● **Directions**:
Identify each line below containing the string "hand" and copy it.

● **Information shown**:
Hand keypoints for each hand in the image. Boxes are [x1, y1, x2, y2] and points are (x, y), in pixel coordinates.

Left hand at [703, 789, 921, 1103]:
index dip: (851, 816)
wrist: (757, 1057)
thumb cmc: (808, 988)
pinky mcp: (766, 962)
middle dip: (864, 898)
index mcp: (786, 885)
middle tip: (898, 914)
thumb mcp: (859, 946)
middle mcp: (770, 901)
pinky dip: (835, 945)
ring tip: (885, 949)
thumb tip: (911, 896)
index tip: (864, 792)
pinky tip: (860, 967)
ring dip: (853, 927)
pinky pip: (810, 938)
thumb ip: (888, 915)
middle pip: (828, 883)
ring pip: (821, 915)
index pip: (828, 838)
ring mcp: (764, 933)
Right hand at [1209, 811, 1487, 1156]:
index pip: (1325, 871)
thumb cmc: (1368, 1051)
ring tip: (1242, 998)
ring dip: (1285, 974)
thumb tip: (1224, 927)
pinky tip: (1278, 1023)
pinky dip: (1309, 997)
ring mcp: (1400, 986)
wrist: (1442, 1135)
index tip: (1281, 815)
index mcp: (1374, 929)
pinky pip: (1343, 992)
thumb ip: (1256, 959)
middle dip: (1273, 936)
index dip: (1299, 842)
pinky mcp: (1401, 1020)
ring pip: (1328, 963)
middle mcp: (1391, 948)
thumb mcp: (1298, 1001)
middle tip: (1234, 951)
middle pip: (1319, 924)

...

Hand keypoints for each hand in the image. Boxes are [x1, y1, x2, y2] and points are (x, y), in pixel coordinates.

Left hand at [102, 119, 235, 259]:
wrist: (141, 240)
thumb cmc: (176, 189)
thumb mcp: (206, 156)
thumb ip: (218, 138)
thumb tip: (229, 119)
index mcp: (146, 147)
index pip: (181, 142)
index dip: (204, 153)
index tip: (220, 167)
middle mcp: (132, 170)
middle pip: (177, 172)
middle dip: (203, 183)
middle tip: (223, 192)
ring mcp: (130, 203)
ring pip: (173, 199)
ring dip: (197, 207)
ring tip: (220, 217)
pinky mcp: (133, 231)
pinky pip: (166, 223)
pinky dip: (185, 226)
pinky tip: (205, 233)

...

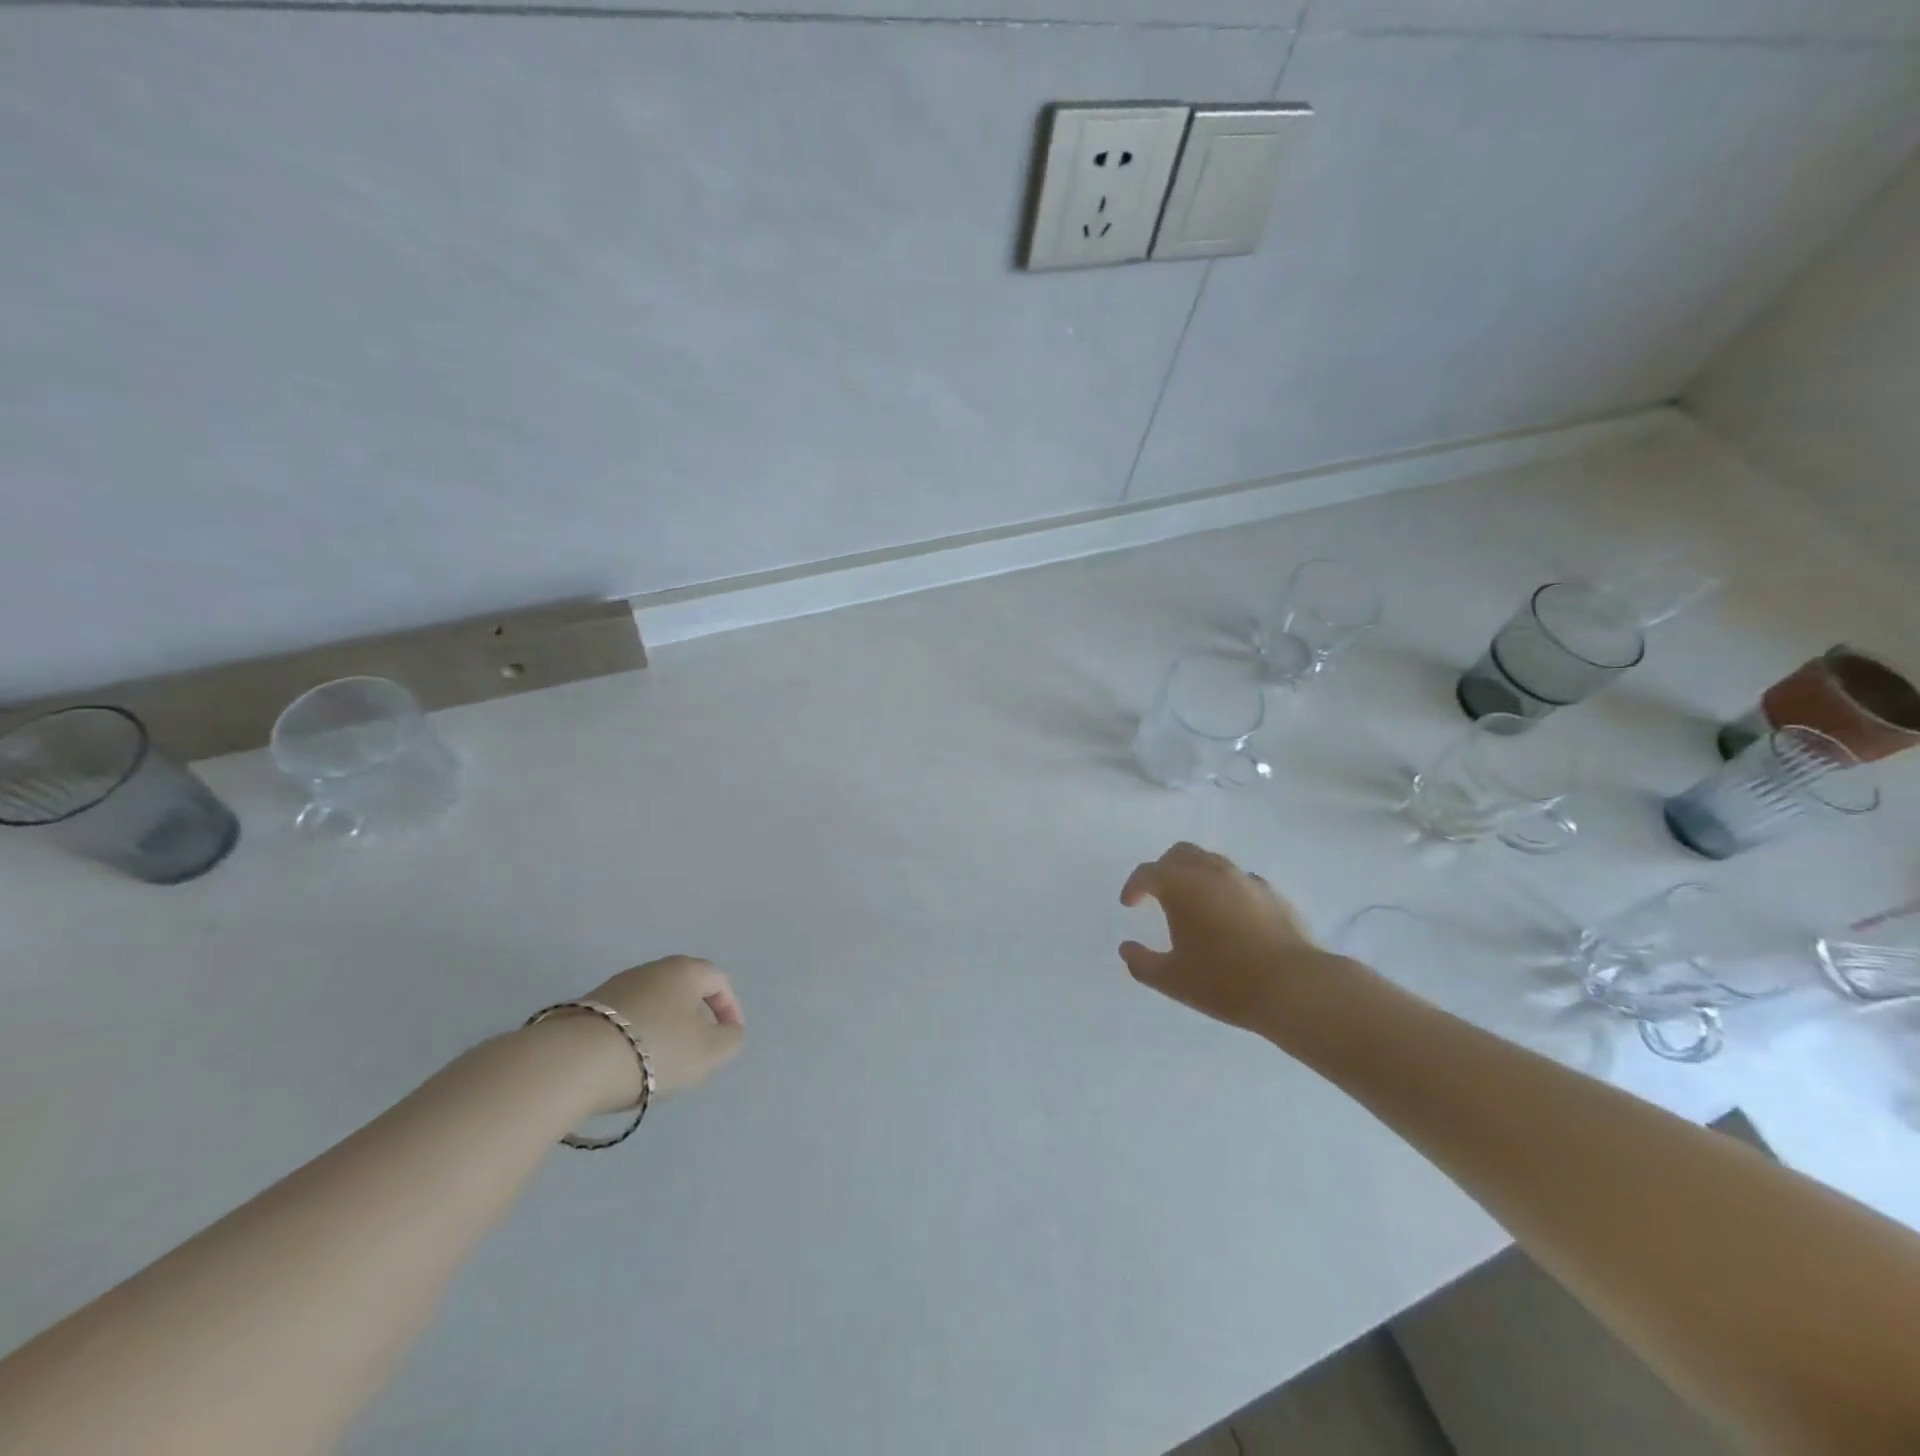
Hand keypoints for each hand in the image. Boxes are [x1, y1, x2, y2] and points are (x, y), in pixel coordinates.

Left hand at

● **Finished task**:
Hand keypoints for each hand in the image. Boxes are [x1, y1, x2, y2] and points are (x, y), in pixel coordinates.
Left hand at [703, 789, 921, 1103]:
Right hand at [1209, 811, 1487, 1156]:
Hand keypoints for each hand in the image. Boxes are [x1, y1, x2, y2] and points are (x, y), in pixel coordinates.
Left hand at [102, 119, 235, 259]:
Hand keypoints for each hand in the image. Boxes are [x1, y1, x2, y2] and points are (x, y), in pixel coordinates.
Left hand at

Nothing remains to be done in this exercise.